## WHAT THE EXERCISE ASKS
According to the KOSMOS-E project page below, which existing dataset is INSTRUCT-GRASP built on?

## SUPPLIED PASSAGE
KOSMOS-E

Learning to Follow Instruction
for Robotic Grasping

Zhi Wang^{* 1,2}, Xun Wu^{* 1,2}, Shaohan Huang¹,
Li Dong¹, Wenhui Wang¹, Shuming Ma¹, Furu We¹,

¹Microsoft Research, ²Tsinghua University

IEEE International Conference on Intelligent Robots and System (IROS), 2024.

Paper

arXiv

Video Code

Paper ArXiv Summary Github Video

Overview

Tuning on instruction-following data has been shown to enhance the capabilities and controllability of language models, but the idea is less explored in the robotic field. In this work, we introduce KOSMOS-E, a Multimodal Large Language Model (MLLM) that leverages instruction-following robotic grasping data to enhance capabilities for precise and intricate robotic grasping maneuvers. To achieve this, we craft a large-scale instruction-following robotic grasping dataset, termed INSTRUCT-GRASP, primarily comprising two aspects: (i) grasp a single object following varying levels of granularity descriptions, e.g., different angles and aspects, and (ii) grasp a specific object within a multi-object environment following specific attributes, e.g., color and shape. Extensive experiments show the effectiveness of KOSMOS-E on robotic grasping tasks across a variety of environments.

Method

KOSMOS-E is a multimodal large language model that has new capabilities of robotic grasping, which can understand multimodal input and follow different instructions to generate a numerical grasp pose prediction (grasp center point [x, y] and rotation angle θ), guiding the robot to accurately grasp in both single object and multi-object scenes.

Dataset: INSTRUCT-GRASP

We create INSTRUCT-GRASP dataset based on Cornell Grasping Dataset. It includes three components: Non, Single and Multi with 8 kinds of intructions. It has 1.8 million grasping samples, with 250k unique language-image non-instruction samples and 1.56 million instruction-following samples. Among these instruction-following samples, 654k pertain to the single-object scene, while the remaining 654k relate to the multi-object scene.

- Purpose: Existing datasets don't have instructions, they only focus on visual info.
- Total Size: Non-Instruction: 250k; Instruction-Following: 1.56M (654k for single-object, 654k for multi-object)

## DATA LISTING
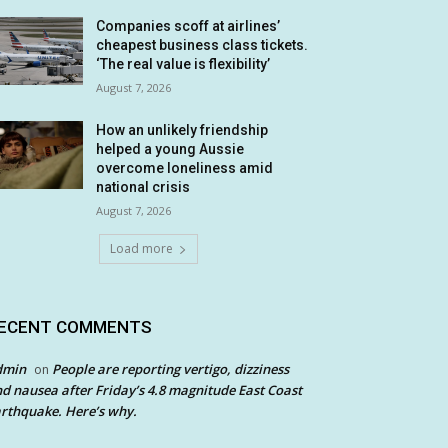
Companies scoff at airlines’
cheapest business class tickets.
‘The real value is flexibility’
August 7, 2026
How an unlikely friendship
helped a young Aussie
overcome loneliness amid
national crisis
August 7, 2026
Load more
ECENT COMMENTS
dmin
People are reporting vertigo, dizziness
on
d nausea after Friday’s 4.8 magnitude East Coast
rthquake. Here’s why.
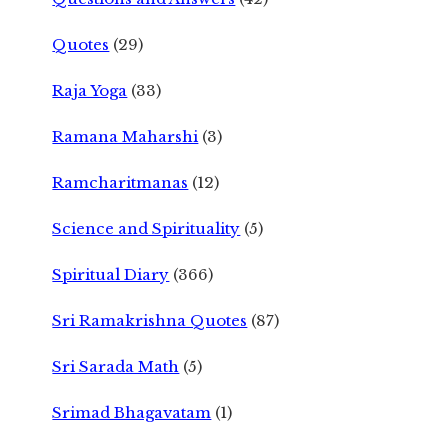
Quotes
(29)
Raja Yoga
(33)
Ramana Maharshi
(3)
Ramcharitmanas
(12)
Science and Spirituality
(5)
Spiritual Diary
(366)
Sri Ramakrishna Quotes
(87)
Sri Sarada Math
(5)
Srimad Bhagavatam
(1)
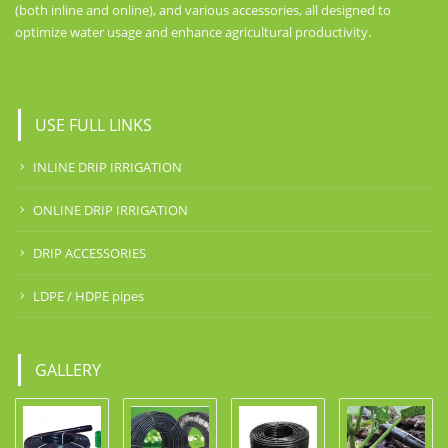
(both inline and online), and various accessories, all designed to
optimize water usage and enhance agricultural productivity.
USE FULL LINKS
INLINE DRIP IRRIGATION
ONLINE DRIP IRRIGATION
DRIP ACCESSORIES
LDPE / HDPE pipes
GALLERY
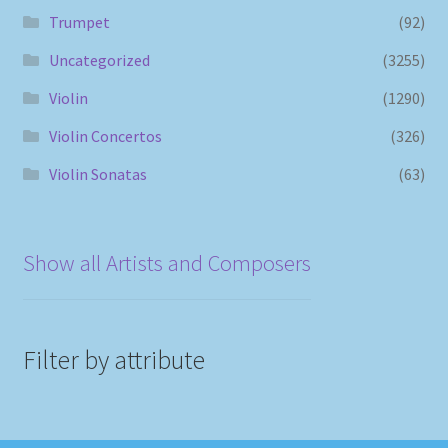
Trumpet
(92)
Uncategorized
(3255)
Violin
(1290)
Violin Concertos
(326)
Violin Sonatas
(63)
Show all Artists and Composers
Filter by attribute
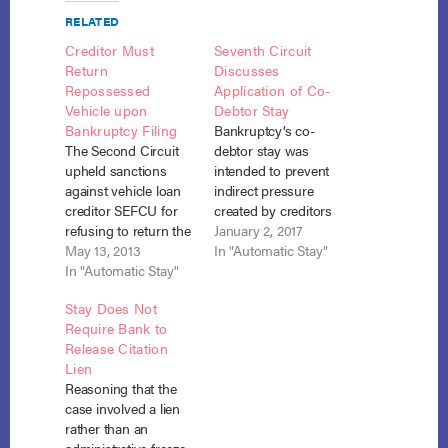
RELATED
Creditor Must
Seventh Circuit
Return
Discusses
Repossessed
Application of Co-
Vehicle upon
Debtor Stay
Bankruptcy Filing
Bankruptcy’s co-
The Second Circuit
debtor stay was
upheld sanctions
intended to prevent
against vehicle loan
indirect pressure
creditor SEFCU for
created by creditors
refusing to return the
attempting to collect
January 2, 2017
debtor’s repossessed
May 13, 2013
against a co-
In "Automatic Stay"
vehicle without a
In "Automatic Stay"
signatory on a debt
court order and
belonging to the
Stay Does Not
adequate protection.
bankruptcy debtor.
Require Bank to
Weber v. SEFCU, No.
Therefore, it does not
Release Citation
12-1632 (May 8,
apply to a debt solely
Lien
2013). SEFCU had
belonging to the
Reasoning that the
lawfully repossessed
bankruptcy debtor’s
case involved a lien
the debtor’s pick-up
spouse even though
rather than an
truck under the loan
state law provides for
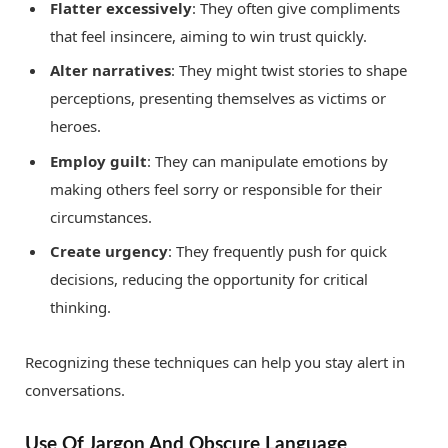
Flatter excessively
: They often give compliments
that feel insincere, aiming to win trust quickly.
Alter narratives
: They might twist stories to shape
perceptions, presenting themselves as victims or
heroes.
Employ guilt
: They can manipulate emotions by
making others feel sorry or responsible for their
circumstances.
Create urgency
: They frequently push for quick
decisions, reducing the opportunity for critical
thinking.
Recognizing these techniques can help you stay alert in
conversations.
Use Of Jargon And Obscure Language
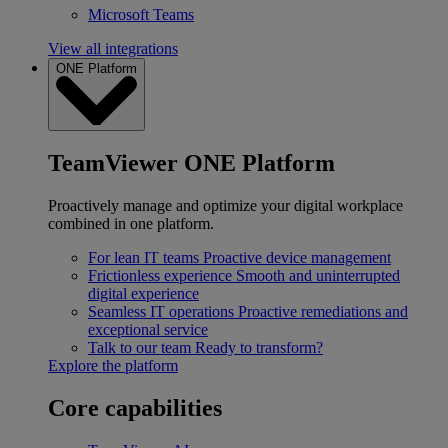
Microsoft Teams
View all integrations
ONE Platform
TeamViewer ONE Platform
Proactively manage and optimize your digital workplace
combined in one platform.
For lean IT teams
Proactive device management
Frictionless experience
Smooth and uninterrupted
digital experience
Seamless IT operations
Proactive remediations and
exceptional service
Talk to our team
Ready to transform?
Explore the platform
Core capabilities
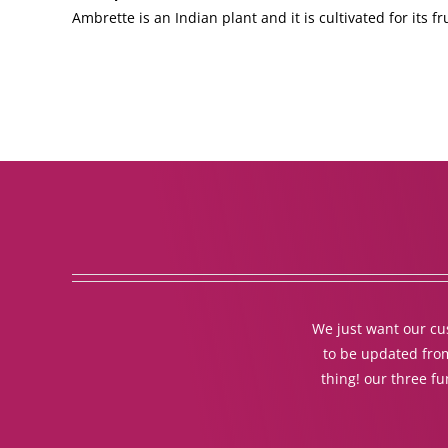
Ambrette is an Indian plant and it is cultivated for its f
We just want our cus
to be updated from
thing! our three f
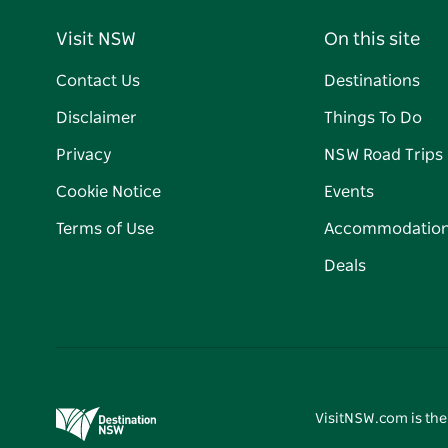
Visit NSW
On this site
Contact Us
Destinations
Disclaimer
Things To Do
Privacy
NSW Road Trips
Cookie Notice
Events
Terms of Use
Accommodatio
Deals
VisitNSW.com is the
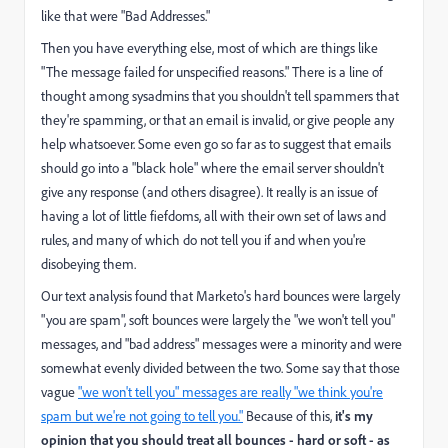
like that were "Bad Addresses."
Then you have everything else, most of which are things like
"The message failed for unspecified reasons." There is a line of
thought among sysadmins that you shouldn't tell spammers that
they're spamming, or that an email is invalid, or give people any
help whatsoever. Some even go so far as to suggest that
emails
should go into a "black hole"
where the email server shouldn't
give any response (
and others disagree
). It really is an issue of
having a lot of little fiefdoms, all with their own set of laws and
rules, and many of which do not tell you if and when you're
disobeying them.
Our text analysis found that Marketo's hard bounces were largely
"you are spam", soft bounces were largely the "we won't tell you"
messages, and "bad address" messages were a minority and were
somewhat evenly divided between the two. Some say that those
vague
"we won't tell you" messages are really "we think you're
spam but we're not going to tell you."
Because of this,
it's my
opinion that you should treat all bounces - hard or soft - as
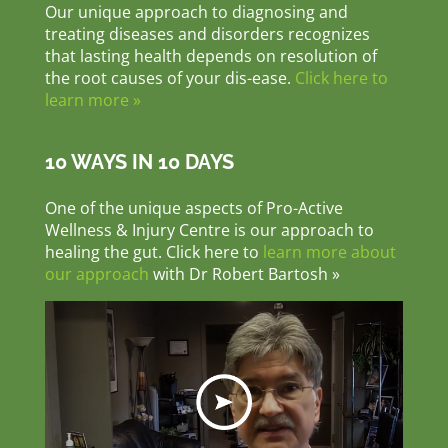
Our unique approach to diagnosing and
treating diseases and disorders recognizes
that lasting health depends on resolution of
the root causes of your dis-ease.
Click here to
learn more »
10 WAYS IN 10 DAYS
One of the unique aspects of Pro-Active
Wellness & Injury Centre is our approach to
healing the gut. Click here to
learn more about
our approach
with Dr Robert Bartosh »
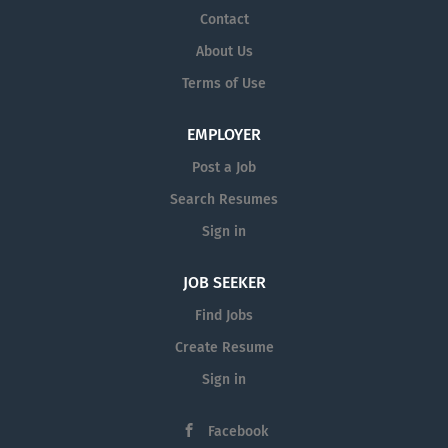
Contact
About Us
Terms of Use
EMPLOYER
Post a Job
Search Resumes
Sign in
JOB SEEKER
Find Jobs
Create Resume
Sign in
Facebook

## THE ANSWER
Cornell Grasping Dataset